Excerpted text:

= Beginning of Section =

His latest challenge centered on Obama administration statements in the last year indicating that the war in Afghanistan had come to an end. His lawyers said that those assertions made his detention unlawful under the Authorization for the Use of Military Force, which provided the legal justification for the imprisonment of foreign fighters captured on overseas battlefields. The supreme court stressed in a 2004 opinion, Hamdi v Rumsfeld, that such detention is legal only as long as “active hostilities” continue.
US district judge Royce Lamberth wrote in a 14-page opinion that the president’s statements notwithstanding, the government had offered “convincing evidence that US involvement in the fighting in Afghanistan, against al-Qaida and Taliban forces alike, has not stopped”. Al-Warafi’s detention therefore remains legal, he said.
“A court cannot look to political speeches alone to determine factual and legal realities merely because doing so would be easier than looking at all the relevant evidence,” Lamberth wrote. “The government may not always mean what it says or say what it means.”
Brian Foster, a lawyer for al-Warafi, said the judge’s opinion amounted to a “rubber stamp for endless detention”. He said he would review the opinion and decide whether to appeal.
A similar petition is pending before another judge in Washington from Faez Mohammed Ahmed al-Kandari, a Kuwaiti who was shipped to Guantánamo following his 2001 capture after the battle of Tora Bora.

= End of Section =

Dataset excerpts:
= Beginning of Section =

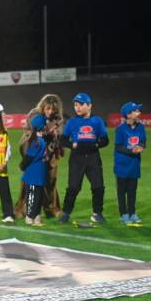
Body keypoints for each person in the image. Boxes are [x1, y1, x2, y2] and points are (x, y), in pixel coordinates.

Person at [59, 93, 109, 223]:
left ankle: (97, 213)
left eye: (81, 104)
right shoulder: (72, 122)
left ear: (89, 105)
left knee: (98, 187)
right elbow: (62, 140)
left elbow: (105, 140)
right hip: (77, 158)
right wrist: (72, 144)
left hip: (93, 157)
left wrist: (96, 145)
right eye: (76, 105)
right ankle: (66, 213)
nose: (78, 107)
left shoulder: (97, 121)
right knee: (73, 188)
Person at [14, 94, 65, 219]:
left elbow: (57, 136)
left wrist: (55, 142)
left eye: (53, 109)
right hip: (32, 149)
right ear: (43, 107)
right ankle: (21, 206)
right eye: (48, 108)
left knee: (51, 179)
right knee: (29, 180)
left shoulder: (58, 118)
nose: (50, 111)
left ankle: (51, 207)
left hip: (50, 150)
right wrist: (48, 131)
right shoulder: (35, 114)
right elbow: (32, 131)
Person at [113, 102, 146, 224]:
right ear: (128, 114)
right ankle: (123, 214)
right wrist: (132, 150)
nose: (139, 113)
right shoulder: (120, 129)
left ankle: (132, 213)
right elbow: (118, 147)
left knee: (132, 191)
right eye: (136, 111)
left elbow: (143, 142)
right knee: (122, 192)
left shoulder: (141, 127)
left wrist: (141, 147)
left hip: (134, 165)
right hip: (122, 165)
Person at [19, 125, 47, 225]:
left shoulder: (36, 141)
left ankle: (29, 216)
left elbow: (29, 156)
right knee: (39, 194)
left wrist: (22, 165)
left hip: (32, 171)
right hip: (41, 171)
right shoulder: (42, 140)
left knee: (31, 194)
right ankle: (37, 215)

= End of Section =
= Beginning of Section =

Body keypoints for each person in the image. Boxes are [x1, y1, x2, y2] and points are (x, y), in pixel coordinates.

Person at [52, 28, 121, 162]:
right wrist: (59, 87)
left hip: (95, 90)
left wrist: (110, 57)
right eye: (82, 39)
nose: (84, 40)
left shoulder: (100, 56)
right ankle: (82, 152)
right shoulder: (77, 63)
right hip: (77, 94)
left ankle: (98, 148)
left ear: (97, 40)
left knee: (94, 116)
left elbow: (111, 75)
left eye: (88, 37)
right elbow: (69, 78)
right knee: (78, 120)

= End of Section =
= Beginning of Section =

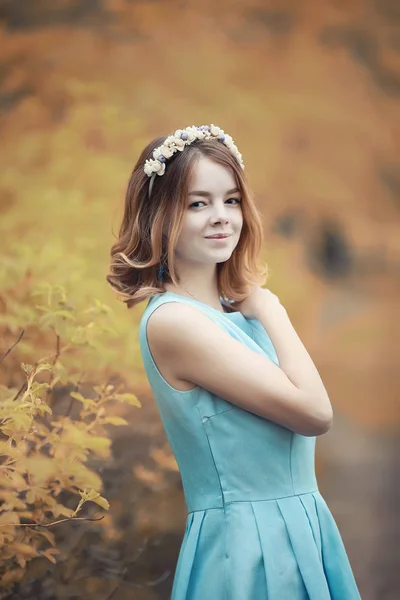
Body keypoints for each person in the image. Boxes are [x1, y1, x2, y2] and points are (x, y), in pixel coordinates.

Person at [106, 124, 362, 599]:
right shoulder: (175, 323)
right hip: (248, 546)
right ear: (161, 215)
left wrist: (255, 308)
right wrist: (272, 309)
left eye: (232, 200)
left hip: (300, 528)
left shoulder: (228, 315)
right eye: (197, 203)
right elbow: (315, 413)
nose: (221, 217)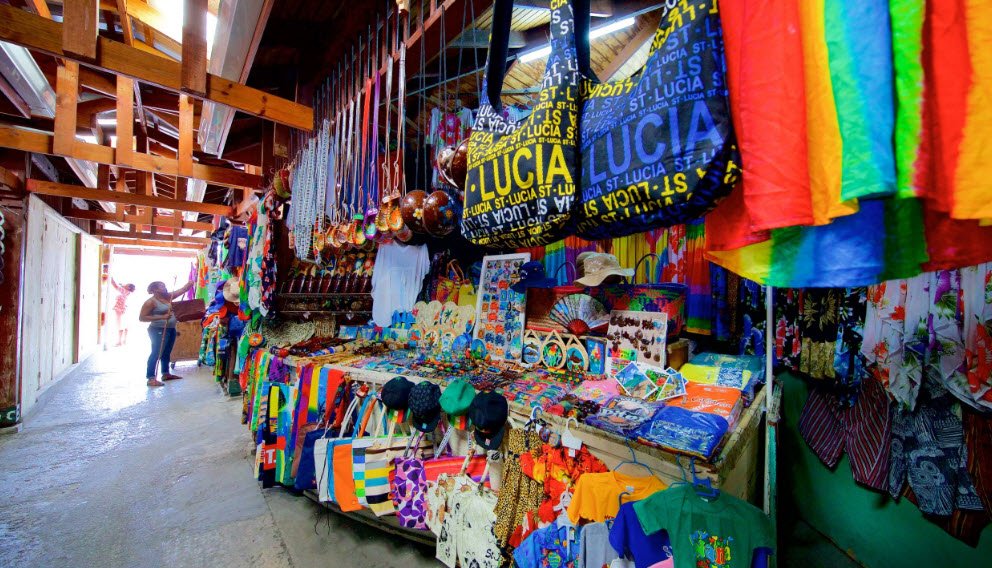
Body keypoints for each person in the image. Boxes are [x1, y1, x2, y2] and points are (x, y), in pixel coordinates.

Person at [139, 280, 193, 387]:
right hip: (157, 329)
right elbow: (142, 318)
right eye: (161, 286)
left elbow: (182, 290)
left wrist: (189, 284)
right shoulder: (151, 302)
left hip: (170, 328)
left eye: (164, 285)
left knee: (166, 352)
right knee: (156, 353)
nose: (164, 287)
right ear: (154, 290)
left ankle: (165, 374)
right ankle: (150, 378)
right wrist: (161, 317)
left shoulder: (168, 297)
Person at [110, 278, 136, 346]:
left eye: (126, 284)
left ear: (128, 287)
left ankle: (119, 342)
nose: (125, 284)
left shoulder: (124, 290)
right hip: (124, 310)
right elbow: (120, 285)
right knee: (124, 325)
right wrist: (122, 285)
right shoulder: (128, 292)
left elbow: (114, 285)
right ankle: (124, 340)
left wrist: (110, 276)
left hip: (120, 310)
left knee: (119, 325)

= End of Section =

Exercise requirements:
Can you copy the passage about al-Warafi's detention from "US district judge" to "whether to appeal.", changing every "opinion" to "ruling"?

Finished task:
US district judge Royce Lamberth wrote in a 14-page ruling that the president’s statements notwithstanding, the government had offered “convincing evidence that US involvement in the fighting in Afghanistan, against al-Qaida and Taliban forces alike, has not stopped”. Al-Warafi’s detention therefore remains legal, he said.
“A court cannot look to political speeches alone to determine factual and legal realities merely because doing so would be easier than looking at all the relevant evidence,” Lamberth wrote. “The government may not always mean what it says or say what it means.”
Brian Foster, a lawyer for al-Warafi, said the judge’s ruling amounted to a “rubber stamp for endless detention”. He said he would review the ruling and decide whether to appeal.